Not quite as intimate, but equally intense and consistently adventurous, is the Royal Court over in Sloane Square. Book here too! There the play of the moment is Jez Butterworth‘s latest, Jerusalem. Bizarrely nothing to do with the Middle East but instead a reflection of alternative Middle England in what has been dubbed a ‘pastoral comedy’. Full of fringe characters coming and going in a leafy copse of the West Country, its focus and humour are very English, but oh so true, clever and ironic. And Mark Rylance is rivetting and totally convincing as the main character, a kind of master of alternative ceremonies.

Yet another of London’s fantastic small theatres is the Tricycle, over in Kilburn (that’s West London). Afghanistan, a series of playlets by different writers covering the history of that blighted country from the 19th century to the present, was another of London’s recent hits. Some chose to see the full-blown version of three evenings’ worth in one go (on a Sunday) but I’m afraid we only managed one night, depicting most recent events. It was mixed in quality, but still compelling, and moving to see news headlines of only a year or so ago enacted on stage.

Political theatre? There’s no shortage at the moment it seems. Because Katori Hall‘s new play The Mountaintrop at the Trafalgar Studios portrays a tight duo acting out Martin Luther King’s life just 24 hrs before he was assassinated. It’s a real huis clos in that everything takes place within a hotel room – between King and a flirty chambermaid convincingly and charmingly played by Lorraine Burrough. David Harewood is impressive as King but that tremolo voice is just too much.

Outside that theatre is – surprise surprise – Trafalgar Square itself, popular with pigeons and tourists.

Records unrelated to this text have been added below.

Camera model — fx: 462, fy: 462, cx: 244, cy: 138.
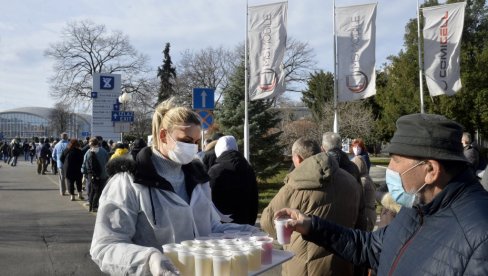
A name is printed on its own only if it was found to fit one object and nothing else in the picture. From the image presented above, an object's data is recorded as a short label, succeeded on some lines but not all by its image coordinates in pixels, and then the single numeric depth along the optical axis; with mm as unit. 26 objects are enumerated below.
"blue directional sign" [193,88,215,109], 12203
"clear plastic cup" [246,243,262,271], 2429
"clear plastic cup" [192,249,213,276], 2268
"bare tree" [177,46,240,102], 52906
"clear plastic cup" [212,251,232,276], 2246
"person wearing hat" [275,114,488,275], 1724
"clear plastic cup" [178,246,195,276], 2299
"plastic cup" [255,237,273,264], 2623
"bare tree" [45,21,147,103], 47281
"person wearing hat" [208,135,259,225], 5691
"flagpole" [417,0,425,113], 17641
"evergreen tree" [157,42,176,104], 62750
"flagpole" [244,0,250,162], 15258
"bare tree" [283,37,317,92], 48562
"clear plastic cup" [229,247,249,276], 2301
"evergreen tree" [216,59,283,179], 20359
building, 131750
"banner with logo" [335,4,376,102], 15180
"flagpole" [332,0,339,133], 15408
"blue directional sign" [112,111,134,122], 18078
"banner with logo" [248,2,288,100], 14773
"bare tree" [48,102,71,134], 76625
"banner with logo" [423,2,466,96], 15453
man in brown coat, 3939
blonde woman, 2320
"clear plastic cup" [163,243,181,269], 2332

And here we snatched a glimpse or two of the Fourth Plinth, a very British curiosity. The empty plinth (one of four in each corner of this vintage square, the others being occupied by very establishment bronze statues) is being occupied for several weeks by a rota of ‘artists’, whether amateur or professional. They each have an hour to do what they like – sit and meditate, watch the audience, spout Shakespeare, drink, talk, eat, star-gaze – whatever. In some ways this is England at its best: flakey, eccentric, open-minded, not always successful. But it’s a form of street theatre with plenty of spin conceived by maverick sculptor, Anthony Gormley.

That’s enough for now – next stop, Glyndbourne.

ps Anyone coming to London should see War Horse, now playing at the New London Theatre, a play that ingeniously uses full-scale articulated horses to create a real emotion-bender of a story set in WWI. It opened at the National Theatre a year or so ago – although it’s for children, EVERY adult is completely enthralled.